I want to reiterate that I hate my student loans. In fact, after leaving that job, we sold a house, moved, and started renting.  We took what we got out of the down payment from the sale and paid down loans, 12-15% of my loan burden in one fell sweep.  That is how much I hate student loans.

why i still haven’t refinanced

That all being said, I wanted to touch on a couple of aspects of the whole student loan refinancing debate that I think are under-appreciated in some of the other discussions and with which I have personal experience:

  1. Income Driven Repayment has more options than I usually see discussed
  2. Not all physicians are anesthesiologists, radiologists, and private practice emergency medicine docs making $300-500k a year.
  3. Capitalization sucks – going off of an Income Driven Repayment plan causes all that accumulated interest to capitalize.
  4. Life is really freaking unpredictable and the federal student loan servicers are much more flexible than a traditional lending organization.
medical school and residency

Almost all of us ended up on income driven repayment (IDR) during residency.  My biggest financial mistake to date was going to one of the most expensive out-of-state medical schools.  I didn’t have to, my home state has one of the cheapest, and I got in.  I just thought it would be a better career move, and plenty of people agreed with me at the time.

As a first year attending, reading the White Coat Investor was like being visited by the Dickensian Ghost of Financial Decisions Past.

Anyway, I had and have A LOT of student loans.  When I graduated medical school, I signed up for Pay As You Earn (PAYE) rather than Income Based Repayment (IBR), which allows for a lower monthly payment.  There is another REPAYE, which is even lower (point 1).  Over the course of three years of residency, I accumulated about $65,000 in interest. True, only about 33,000 of that could capitalize under PAYE terms, that is till a lot new interest earning debt.

first year attending

If had gone off of PAYE at the time I started my first job, I would have had a $4000/month payment and $33,000 of newly capitalized debt (point 3).  Instead, I stayed on PAYE, my payment was about $1500 and that interest DID NOT capitalized.

My student loan burden (capital + interest) is about $150,000 less than when I graduated.  I am earning in the $200-250k range as a family doc (point 2) and not $500k/year.  Because of that, I still qualify for PAYE, and I still have about $35,000 in interest that has not capitalized.

Obviously, I payed much more than minimum.  I am not saying that paying the minimum is a good idea.  What I am saying, is that even though I was still paying $5-10k/month in student loan payments, I had the flexibility to pay less if something unexpected happened.  That flexibility is worth something.

Now, someone who likes math more than I do could probably make a educated guess on where the benefit/cost break even point is on refinancing versus interest capitalizing.  I still have never done that.
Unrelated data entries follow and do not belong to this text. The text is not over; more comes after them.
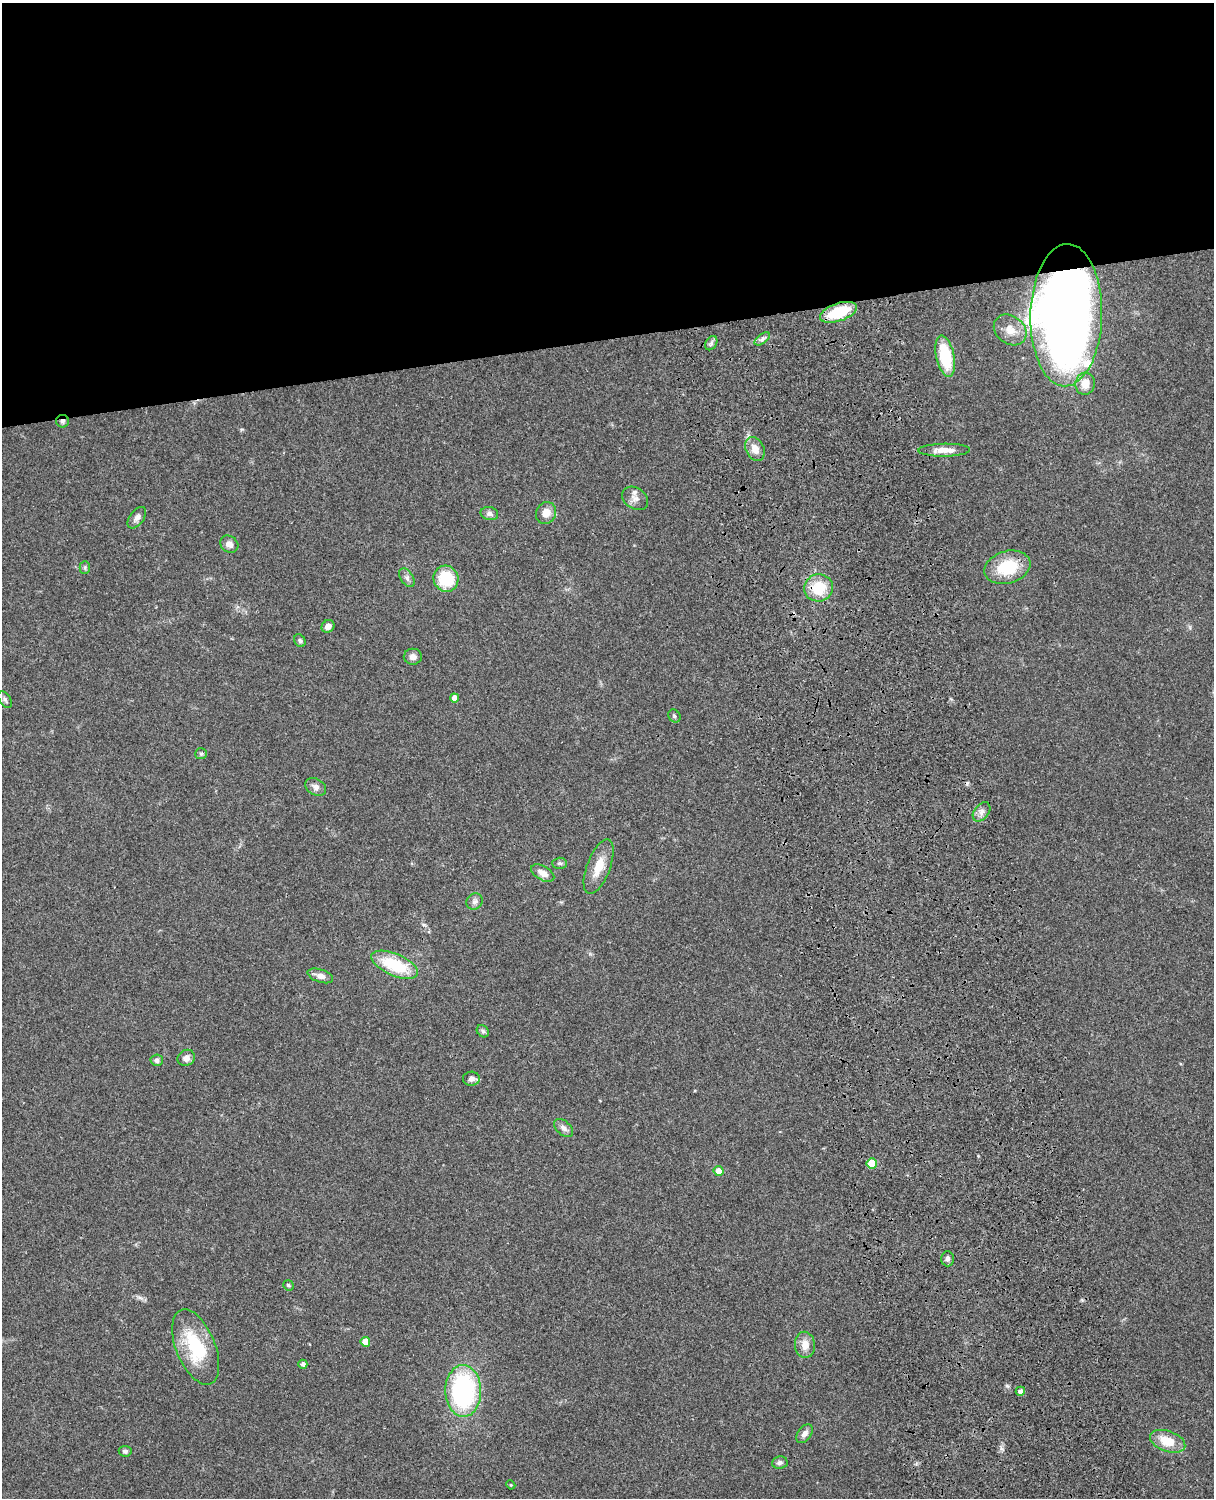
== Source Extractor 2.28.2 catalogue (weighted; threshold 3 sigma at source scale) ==
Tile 2 of 4 x 3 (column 2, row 1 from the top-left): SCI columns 1333-2544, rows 3268-4763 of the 5087 x 4926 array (HDU 1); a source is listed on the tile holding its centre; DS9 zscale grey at full resolution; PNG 1216 x 1500 px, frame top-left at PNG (2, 3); each listed source drawn as its Kron ellipse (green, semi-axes under 4 px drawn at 4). Shown black and unused: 23% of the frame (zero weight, under 3 of 4 exposures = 6% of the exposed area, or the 3 px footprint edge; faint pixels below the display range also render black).
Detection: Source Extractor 2.28.2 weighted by HDU 2 'WHT'; one run over the whole footprint, this tile lists its part. Background 0.0873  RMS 0.0061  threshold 0.0274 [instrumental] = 3 sigma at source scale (4.5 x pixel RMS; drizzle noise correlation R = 1.50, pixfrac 1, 0.05/0.05 arcsec/px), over >= 5 px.
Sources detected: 57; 1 cosmic-ray / hot-pixel residue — neither listed nor drawn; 1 inside a brighter listed object's ellipse — not listed separately; the other 55 listed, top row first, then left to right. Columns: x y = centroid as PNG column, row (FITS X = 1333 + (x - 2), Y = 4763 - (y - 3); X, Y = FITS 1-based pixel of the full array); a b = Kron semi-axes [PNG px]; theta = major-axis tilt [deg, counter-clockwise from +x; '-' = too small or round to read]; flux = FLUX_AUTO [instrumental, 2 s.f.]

I probably should.

But, Mousie, thou art no thy lane [you aren’t alone]
In proving foresight may be vain:
The best laid schemes o’ mice an’ men
Gang aft a-gley, [often go awry]
An’ lea’e us nought but grief an’ pain,
For promised joy.

Robert Burns, To a Mouse, on Turning Her Up in Her Nest With the Plough, November, 1785


The flexibility of IDR was priceless when I had to walk away from my job for the health of myself and my family.  Being able to only pay $1200/month for a couple of months on my loans was a huge relief.
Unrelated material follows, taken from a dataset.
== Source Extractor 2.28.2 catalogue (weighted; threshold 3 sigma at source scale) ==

As it was, arranging and paying for multistate move, paying rent and a mortgage for 3 months simultaneously, getting licensed in a new state, and arranging my current traveling doctor gig was stressful enough.

If I had been juggling a $5000/month payment, I might have folded.   Inertia and fear might have kept me miserable in my old job.  It could have cost me my life.  Physician suicide is not a rare thing these days.  How do you put a dollar sign on that?